(Records to use)
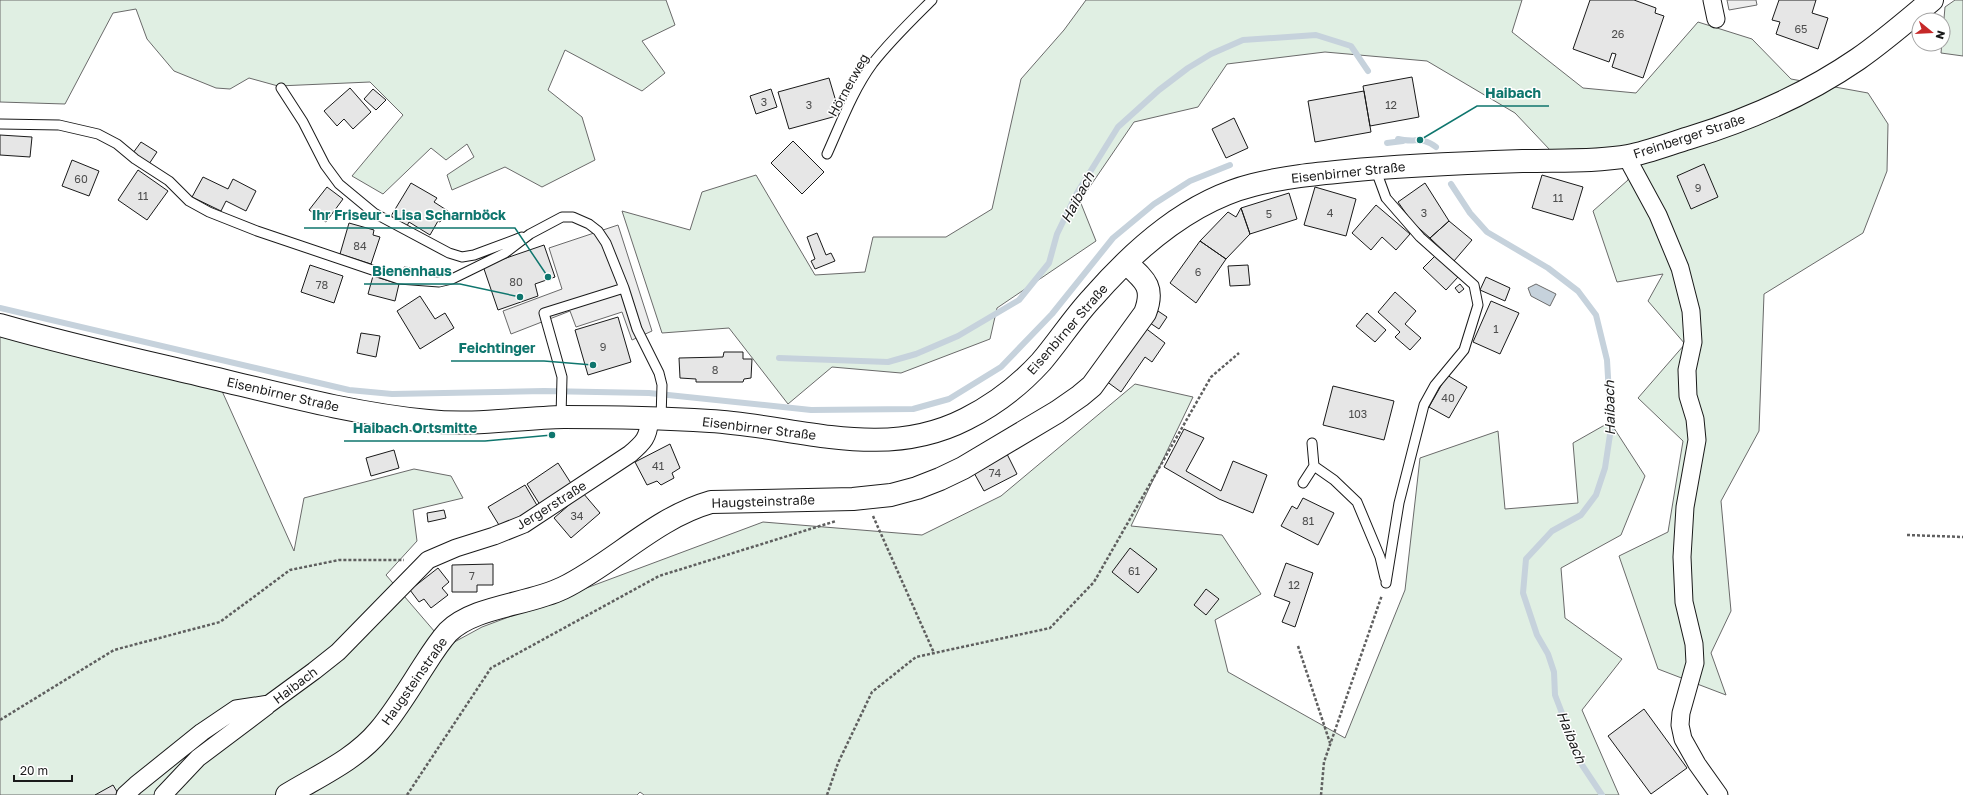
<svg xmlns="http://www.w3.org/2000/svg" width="1963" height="795" font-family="'Golos Text',sans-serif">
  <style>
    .green { fill: #e0efe3; stroke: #6a6a6a }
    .parking { fill: #ededed; stroke: #6a6a6a }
    .water { fill: #c6d2dc; stroke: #6a6a6a }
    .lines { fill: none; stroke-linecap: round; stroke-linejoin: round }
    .stream { stroke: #c6d2dc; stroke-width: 6 }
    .building { fill: #e6e6e6; stroke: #1a1a1a }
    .service-casing { stroke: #1a1a1a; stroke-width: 11 }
    .minor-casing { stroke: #1a1a1a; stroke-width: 19 }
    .secondary-casing { stroke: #1a1a1a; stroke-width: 24 }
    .path { stroke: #5f5f5f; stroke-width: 2.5; stroke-dasharray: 3 2; stroke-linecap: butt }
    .service { stroke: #fff; stroke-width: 9 }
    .minor { stroke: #fff; stroke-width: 17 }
    .secondary { stroke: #fff; stroke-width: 22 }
    .labels { text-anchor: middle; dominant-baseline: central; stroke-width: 3; stroke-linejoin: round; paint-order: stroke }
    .number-label { font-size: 11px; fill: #4d4d4d }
    .street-label { font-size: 13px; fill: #1a1a1a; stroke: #fff }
    .water-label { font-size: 14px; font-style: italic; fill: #1a1a1a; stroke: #fff }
    .leader { fill: none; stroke: #0f766e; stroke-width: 1.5 }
    .callout-dot { fill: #0f766e; stroke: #fff; stroke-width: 1.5 }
    .callout-label { font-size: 14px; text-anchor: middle; font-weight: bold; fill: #0f766e; stroke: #fff; stroke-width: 3; stroke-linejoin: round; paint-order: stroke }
  </style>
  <rect width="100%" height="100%" fill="#fff"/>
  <!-- green -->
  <path class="green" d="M0 0H666L675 25 642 41 665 73 642 91 565 50 548 90 582 117 595 160 542 187 505 167 452 190 447 175 474 157 467 144 446 160 431 148 383 194 352 176 403 115 370 82 278 86 249 78 230 89 216 88 174 71 147 39 136 9 113 13 65 104 0 102Z
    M1086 0H1522L1512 32 1583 88 1636 93 1698 22 1752 39 1791 79 1868 93 1888 124 1887 171 1863 233 1764 294 1759 431 1721 501 1731 611 1711 653 1726 695 1658 669 1619 556 1668 532 1683 441 1638 398 1685 344 1648 301 1663 274 1617 282 1593 211 1628 180 1634 147 1550 150 1515 113 1427 61 1325 52 1227 64 1198 107 1134 122 1080 201 1096 241 997 308 990 339 901 373 832 367 788 404 729 328 662 333 622 211 690 230 702 192 756 175 815 275 865 272 873 237H946L992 209 1021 79 1064 30Z
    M1955 0H1963V56L1941 53 1945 7Z
    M0 333 222 391 294 551 304 498 414 469 451 476 463 498 413 510 417 541 386 575 447 646 482 627 763 522 922 535 1001 496 1135 384 1193 397 1131 526 1222 535 1261 594 1215 620 1228 672 1345 738 1405 590 1420 458 1498 431 1505 509 1578 503 1573 443 1610 422 1645 476 1621 535 1561 568 1565 618 1622 659 1582 710 1619 795H644L640 792 637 795H0Z"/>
  <!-- parking -->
  <path class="parking" d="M1727 0H1756L1757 5 1729 10Z
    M618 225 652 331 632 340 622 312 576 327 570 311 511 334 503 311 562 289 549 248Z"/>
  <!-- water -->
  <path class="water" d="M1536 284 1556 294 1550 306 1531 296 1528 288Z"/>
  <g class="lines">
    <!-- stream -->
    <path class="stream" d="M1398 139C1413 143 1423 136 1436 147
      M1387 143 1403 141
      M1451 184 1470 213 1487 232 1548 268 1578 291 1596 315 1607 360 1611 428 1605 468 1596 495 1581 515 1552 531 1526 559 1523 593 1537 635 1548 654 1554 672 1555 695 1582 765 1602 795
      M0 308 349 390 392 394 544 391 649 393 811 410 913 409 949 399 1001 367 1052 314 1113 238 1154 204 1190 181 1230 165
      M779 358 888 362 916 354 958 336 1019 300 1049 263 1057 234 1077 193 1118 127 1159 90 1188 68 1211 54 1243 40 1316 35 1351 46 1368 71"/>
  </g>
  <!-- building -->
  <path class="building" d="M1590 0H1634L1656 8 1655 13 1664 16 1643 78 1612 67 1616 54 1612 53 1609 62 1573 49Z
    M1779 0H1816L1812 13 1828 18 1818 49 1776 34 1780 22 1772 20Z
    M1412 77 1419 117 1370 126 1363 86Z
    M829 78 840 115 789 129 778 92Z
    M350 88 371 112 353 129 344 119 337 126 324 111Z
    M373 89 386 100 376 110 364 99Z
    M771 89 777 107 756 114 750 96Z
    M1364 91 1371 132 1315 142 1308 101Z
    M1234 118 1248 148 1226 158 1212 129Z
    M0 135 32 137 30 157 0 155Z
    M793 141 824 172 802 194 771 163Z
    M141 142 157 152 149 164 133 153Z
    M72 160 99 171 89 196 62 186Z
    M1704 164 1718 197 1691 209 1677 176Z
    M138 170 168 191 147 220 118 200Z
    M1542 175 1583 187 1573 220 1532 208Z
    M203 177 228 189 233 179 256 191 246 211 226 201 221 211 192 197Z
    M411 183 437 198 434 202 448 211 440 222 438 221 430 235 409 222 407 226 391 216Z
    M1425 183 1449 221 1430 238 1412 222 1398 202Z
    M327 187 343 199 326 222 309 210Z
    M1315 187 1356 199 1346 236 1304 225Z
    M1289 193 1297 219 1250 234 1241 208Z
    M1376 205 1410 234 1396 250 1382 237 1371 250 1352 233Z
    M1241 208 1250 234 1226 259 1200 241 1228 212 1236 217Z
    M1449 221 1472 240 1454 261 1430 238Z
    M349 223 374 230 373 235 380 237 371 264 340 254Z
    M817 233 826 255 831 253 835 261 815 269 811 261 815 259 807 237Z
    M1200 241 1226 259 1196 303 1170 283Z
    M544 245 555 277 535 284 538 296 498 310 483 266Z
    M1435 256 1458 277 1446 290 1423 268Z
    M310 265 343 276 334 303 301 292Z
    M1248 265 1250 285 1230 286 1228 266Z
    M404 267 422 269 420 277 403 274Z
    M373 276 399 284 395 301 368 294Z
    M1486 277 1510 288 1505 301 1480 290Z
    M1460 284 1464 289 1459 293 1455 288Z
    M1395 292 1416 311 1405 324 1421 338 1410 350 1395 337 1400 332 1378 312Z
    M420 296 435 319 445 313 454 328 420 349 397 311Z
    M1491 301 1519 313 1500 354 1473 342Z
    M1158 311 1167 317 1159 329 1150 323Z
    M1367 313 1386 330 1375 342 1356 326Z
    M618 317 631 362 588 375 575 330Z
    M1144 327 1165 343 1152 362 1145 357 1121 392 1106 381Z
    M361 333 380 336 376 357 357 353Z
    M724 352H743V359H752L751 378 744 379 743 382H696V379L680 378 679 358 723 357Z
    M1447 375 1467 387 1449 418 1429 407Z
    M1333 386 1394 401 1384 440 1323 425Z
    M1184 429 1204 438 1186 471 1221 491 1233 461 1267 475 1253 513 1219 499 1164 467Z
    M670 444 680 468 672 473 674 478 661 485 657 481 647 485 635 462Z
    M394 450 399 468 371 476 366 458Z
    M1007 454 1017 474 984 491 973 471Z
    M558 463 574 488 542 508 527 484Z
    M525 485 538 507 502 530 488 507Z
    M583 493 600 513 571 538 554 518Z
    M1303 498 1334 513 1318 545 1281 526 1292 506 1297 509Z
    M444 510 446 518 428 522 427 513Z
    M1130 548 1157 569 1138 593 1112 572Z
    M1286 563 1313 573 1295 627 1282 622 1290 602 1274 596Z
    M493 564V585H477V592H452V565Z
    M438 568 449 582 442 588 448 595 431 608 424 599 419 602 410 590Z
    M1206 589 1219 599 1206 615 1194 605Z
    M1644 709 1687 768 1651 794 1608 736Z
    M113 785 119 795H95Z"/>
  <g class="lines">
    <defs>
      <path id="service" d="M281 88 303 122 325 165 339 184 374 213 449 253 462 257 474 255 522 237
        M0 124 59 125 98 134 117 144 135 159 169 181 189 201 209 212 257 231 399 279 439 282 452 279 505 253 530 234 562 217H573L589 224 598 231 606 243 624 288 637 329 659 373 662 385 661 419
        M827 154C841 123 853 90 873 63 891 40 912 20 932 0
        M1375 168 1386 198 1420 237 1474 285 1478 305 1464 350 1435 385 1424 405 1399 503 1386 583
        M561 417 562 377 544 313 624 288
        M1312 443 1314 466 1334 480 1357 502 1380 557 1385 578
        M1303 483 1314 466"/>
      <path id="minor" d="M1712 0 1716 19
        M1626 156 1658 215 1680 268 1691 311 1693 342 1687 370 1688 396 1695 419 1697 440 1685 507 1682 557 1684 602 1694 644 1695 663 1681 713 1680 725 1683 739 1697 764 1719 795
        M125 795 136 785 202 732 236 709 269 704 314 671 338 652 428 560 456 548 494 536 524 524 630 454C644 442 648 438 650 419
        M163 795 198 758 267 706"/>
      <path id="secondary" d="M0 325C70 345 142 361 213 378 284 395 355 414 428 421 474 426 518 418 564 417 612 417 662 418 710 421 798 426 882 462 966 419 994 405 1020 385 1041 362 1059 341 1074 317 1093 297 1136 248 1189 201 1253 185 1284 177 1315 174 1346 171 1405 165 1465 163 1524 161 1558 160 1595 162 1628 156 1649 152 1669 144 1689 138 1748 120 1807 94 1858 59 1884 41 1908 20 1932 0
        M287 795C318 776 355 760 379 731 396 711 410 687 425 664 432 653 439 642 448 632 474 606 528 605 563 588 614 563 655 518 711 502L853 499 891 495 917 488 940 479 963 468 1057 412 1080 396 1092 386 1145 313C1155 287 1145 280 1126 263"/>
    </defs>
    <!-- service casing -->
    <use href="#service" class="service-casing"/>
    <!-- minor casing -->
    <use href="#minor" class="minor-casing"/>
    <!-- secondary casing -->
    <use href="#secondary" class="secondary-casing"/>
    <!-- path -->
    <path class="path" d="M873 516 934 653
      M1907 535 1963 537
      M1298 646 1330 743
      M0 720 114 650 220 622 290 570 339 560H404
      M407 795 491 668 659 576 836 521
      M827 795 838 763 872 692 916 657 1050 628 1094 582 1211 377 1239 353
      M1321 795 1324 762 1382 595"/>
    <!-- service -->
    <use href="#service" class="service"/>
    <!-- minor -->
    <use href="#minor" class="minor"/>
    <!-- secondary -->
    <use href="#secondary" class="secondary"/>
  </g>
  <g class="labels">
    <!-- number labels -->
    <g class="number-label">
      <text x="1801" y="28">65</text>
      <text x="1618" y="33">26</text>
      <text x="764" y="101">3</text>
      <text x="809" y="104">3</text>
      <text x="1391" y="104">12</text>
      <text x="81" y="178">60</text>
      <text x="1698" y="187">9</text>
      <text x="143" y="195">11</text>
      <text x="1558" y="197">11</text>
      <text x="1330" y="212">4</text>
      <text x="1424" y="212">3</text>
      <text x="1269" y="213">5</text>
      <text x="360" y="245">84</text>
      <text x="1198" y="271">6</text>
      <text x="516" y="281">80</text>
      <text x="322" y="284">78</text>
      <text x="1496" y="328">1</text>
      <text x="603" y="346">9</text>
      <text x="715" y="369">8</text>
      <text x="1448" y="397">40</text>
      <text x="1358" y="413">103</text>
      <text x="658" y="465">41</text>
      <text x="995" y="472">74</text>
      <text x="577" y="515">34</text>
      <text x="1308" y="520">81</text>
      <text x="1134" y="570">61</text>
      <text x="472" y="575">7</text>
      <text x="1294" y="584">12</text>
    </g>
    <!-- street labels -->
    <g class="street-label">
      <text transform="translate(848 85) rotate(-61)">Hörnerweg</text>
      <text transform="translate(1689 136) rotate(-18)">Freinberger Straße</text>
      <text transform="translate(1348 172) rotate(-6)">Eisenbirner Straße</text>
      <text transform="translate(1067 329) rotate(-49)">Eisenbirner Straße</text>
      <text transform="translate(283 394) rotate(13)">Eisenbirner Straße</text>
      <text transform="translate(759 428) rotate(7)">Eisenbirner Straße</text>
      <text transform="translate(763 501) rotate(-2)">Haugsteinstraße</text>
      <text transform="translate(551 505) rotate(-32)">Jergerstraße</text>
      <text transform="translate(414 681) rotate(-55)">Haugsteinstraße</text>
      <text transform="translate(295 685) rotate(-37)">Haibach</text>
    </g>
    <!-- water labels -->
    <g class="water-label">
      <text transform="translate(1077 197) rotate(-62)">Haibach</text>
      <text transform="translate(1609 408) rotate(-91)">Haibach</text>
      <text transform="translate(1572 737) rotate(68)">Haibach</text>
    </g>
  </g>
  <!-- callouts -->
  <path class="leader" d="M1420 140L1477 106H1549M548 277L515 228H304M520 297L460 284H364M593 365L544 361H451M552 435L485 441H344"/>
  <g class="callout-dot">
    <circle cx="1420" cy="140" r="4"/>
    <circle cx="548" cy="277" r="4"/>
    <circle cx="520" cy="297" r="4"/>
    <circle cx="593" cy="365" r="4"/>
    <circle cx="552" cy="435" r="4"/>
  </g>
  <g class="callout-label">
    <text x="1513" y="98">Haibach</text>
    <text x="409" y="220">Ihr Friseur - Lisa Scharnböck</text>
    <text x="412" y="276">Bienenhaus</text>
    <text x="497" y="353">Feichtinger</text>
    <text x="415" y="433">Haibach Ortsmitte</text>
  </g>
  <!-- north arrow -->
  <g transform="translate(1931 32) rotate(108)"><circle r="19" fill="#ffffff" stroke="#a3a3a3"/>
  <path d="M0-3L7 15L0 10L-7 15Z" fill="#c62828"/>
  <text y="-6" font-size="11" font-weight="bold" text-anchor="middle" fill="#1a1a1a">N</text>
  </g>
  <!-- scale -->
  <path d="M14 775v6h58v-6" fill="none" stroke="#1a1a1a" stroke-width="2"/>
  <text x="20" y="775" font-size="12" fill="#1a1a1a" stroke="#ffffff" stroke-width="3" paint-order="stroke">20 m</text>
</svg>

(Your assignment) Please go through the data above and copy every line that has the word "linecap".

(Answer below)
    .lines { fill: none; stroke-linecap: round; stroke-linejoin: round }
    .path { stroke: #5f5f5f; stroke-width: 2.5; stroke-dasharray: 3 2; stroke-linecap: butt }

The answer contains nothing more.